Evans Associates v. Illinois Building Authority, 35 Ill. Ct. Cl. 140 (1981)

Oct. 23, 1981 · Illinois Court of Claims · No. 78-CC-0267
35 Ill. Ct. Cl. 140

(No. 78-CC-0267

Evans Associates, a partnership, Claimant, v. Illinois Building Authority, a body corporate and politic of the State of Illinois, and Capital Development Board, an agency of the State of Illinois, Respondents.

Opinion filed October 23, 1981.

Livingston, Barger, Brandt, Slater & Schroeder (William R. Brandt, of counsel), for Claimant.

Tyrone C. Fahner, Attorney General (William E. Webber, Assistant Attorney General, of counsel), for Respondents.

Roe, C.J.

The facts in this case are largely undisputed. The Board of Governors entered into two architectural service contracts with Claimants to provide services in connection with construction of the Governors State University.

The two contracts were identical when assigned to the Respondents. The Illinois Building Authority was responsible for building construction ánd their contract was changed at the time of the assignment by mutual agreement wherein subparagraph 1.3.11 was deleted.

The Board of Governors assigned the oldest contract to the Capital Development Board, which was responsible for the fixtures in the building.

The three agéncies shared in the payment of the architectural fees on a pro rata basis based upon what their share of the contract was with respect to the cost of the project. The Illinois Building Authority’s share was *14183% and the Capital Development Board was responsible for 9%.

The decision of the Court with respect to the Illinois Building Authority and the Claimant will be binding on the Capital Development Board and the Claimant.

The Claimant contends it was to provide basic architectural services through July 11, 1973, and that when the contract extended beyond that point the “basic” services became “additional” services for which they were entitled to additional payment expressly under the contract. Due to the fault of the contractor the project did not move according to schedule. A meeting was held in August 1973 with representatives of all the parties present. New schedules and procedures for completion were discussed but the Respondent did not specifically promise or agree to the payment of additional fees to the Claimant because of the extension of time beyond the completion date. It is the contention that the building was only 70% completed on July 11, 1973, and it can only be assumed that Claimants and suppliers had only received 79% of their fees at that time.

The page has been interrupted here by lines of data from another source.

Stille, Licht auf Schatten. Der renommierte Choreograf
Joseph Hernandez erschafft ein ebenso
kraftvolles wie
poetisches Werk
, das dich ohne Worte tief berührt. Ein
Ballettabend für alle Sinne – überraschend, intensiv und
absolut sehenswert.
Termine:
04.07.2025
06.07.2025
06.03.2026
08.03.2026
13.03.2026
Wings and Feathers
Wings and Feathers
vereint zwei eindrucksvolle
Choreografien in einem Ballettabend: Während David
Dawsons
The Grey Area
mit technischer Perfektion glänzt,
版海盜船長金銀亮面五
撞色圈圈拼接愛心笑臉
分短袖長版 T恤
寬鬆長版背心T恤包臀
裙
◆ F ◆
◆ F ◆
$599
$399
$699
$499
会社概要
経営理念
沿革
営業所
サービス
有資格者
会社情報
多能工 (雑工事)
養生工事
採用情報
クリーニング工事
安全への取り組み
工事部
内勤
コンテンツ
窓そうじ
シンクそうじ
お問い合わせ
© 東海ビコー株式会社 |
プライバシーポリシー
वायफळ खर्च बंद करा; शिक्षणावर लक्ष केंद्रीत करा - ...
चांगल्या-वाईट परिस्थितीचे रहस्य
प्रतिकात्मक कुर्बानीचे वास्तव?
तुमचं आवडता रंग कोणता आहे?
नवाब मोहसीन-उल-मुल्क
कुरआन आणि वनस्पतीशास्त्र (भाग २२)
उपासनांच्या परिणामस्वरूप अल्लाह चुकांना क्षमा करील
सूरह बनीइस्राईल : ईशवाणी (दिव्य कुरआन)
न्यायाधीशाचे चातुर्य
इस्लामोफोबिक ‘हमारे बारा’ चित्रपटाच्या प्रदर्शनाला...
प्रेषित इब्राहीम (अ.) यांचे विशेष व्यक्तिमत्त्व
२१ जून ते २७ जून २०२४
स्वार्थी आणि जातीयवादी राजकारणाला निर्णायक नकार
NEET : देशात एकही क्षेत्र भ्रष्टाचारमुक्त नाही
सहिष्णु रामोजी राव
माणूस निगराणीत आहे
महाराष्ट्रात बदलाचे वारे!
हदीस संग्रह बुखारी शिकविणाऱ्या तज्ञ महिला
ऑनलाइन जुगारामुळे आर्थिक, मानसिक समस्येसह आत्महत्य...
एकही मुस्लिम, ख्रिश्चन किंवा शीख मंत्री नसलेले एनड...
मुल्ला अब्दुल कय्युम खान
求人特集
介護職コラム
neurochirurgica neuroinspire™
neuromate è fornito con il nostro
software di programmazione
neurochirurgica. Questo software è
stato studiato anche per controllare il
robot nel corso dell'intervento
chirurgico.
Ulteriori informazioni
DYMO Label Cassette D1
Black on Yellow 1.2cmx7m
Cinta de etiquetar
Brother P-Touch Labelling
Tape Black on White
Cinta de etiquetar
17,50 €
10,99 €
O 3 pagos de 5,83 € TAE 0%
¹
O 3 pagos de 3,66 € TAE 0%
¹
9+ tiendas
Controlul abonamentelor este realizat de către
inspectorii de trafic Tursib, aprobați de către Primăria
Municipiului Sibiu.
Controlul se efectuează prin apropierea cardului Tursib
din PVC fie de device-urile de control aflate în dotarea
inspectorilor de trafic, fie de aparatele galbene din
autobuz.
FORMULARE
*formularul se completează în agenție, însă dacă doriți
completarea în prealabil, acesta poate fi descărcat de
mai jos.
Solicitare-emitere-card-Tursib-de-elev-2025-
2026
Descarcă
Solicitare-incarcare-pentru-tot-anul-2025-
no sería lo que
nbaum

It was to the best interest of all of the suppliers of goods and services to proceed with the project.

The contract responsibilities of the Claimant did hot change after the meeting of the parties. (Record 58.) The Claimant continued to service the contract.

The Claimant contends that “time” determines what is a “basic” or “additional” service rather than the “nature” of the service. The Court does not agree with this contention. An examination of the contract specifically says the “time set forth as guidelines and not essential conditions of the contract.”

Based upon this provision there is no specific com*142pletion date. If the July 11, 1973, date was arrived by adding the total number of months in the completion schedule, which is 43, to the contract date to arrive at July 11, 1973, as a completion date, it is not a valid method.

The schedule determines what are basic services and they start with design and proceed through administration of the construction contract.

The subparagraph with respect to “additional services” provides for additional fees made necessary by the default of the contractor or performance of the construction contract and for providing contract administration if construction time exceeds contract time by 20% through no fault of architecture. The provision as to construction time exceeding contract time was deleted in the Illinois Board Authority contract. The deletion was agreed to by the Claimant. The situation could have been specifically covered by a provision in the contract. However, a Claimant witness testified that it was unheard of for construction to exceed the contract by 20%, so apparently the Claimant was willing to assume this risk to secure the contract.

The Court is of the opinion that the contractor in fact defaulted in the performance of the contract, but there is no breakdown or proof as to how this delay added to the cost of providing basic services by the Claimant or that the default added to the architectural costs.

The contractural relationship of the parties can be determined by the written contract so there is no necessity to imply a contract. The Claimant’s claim is therefore denied.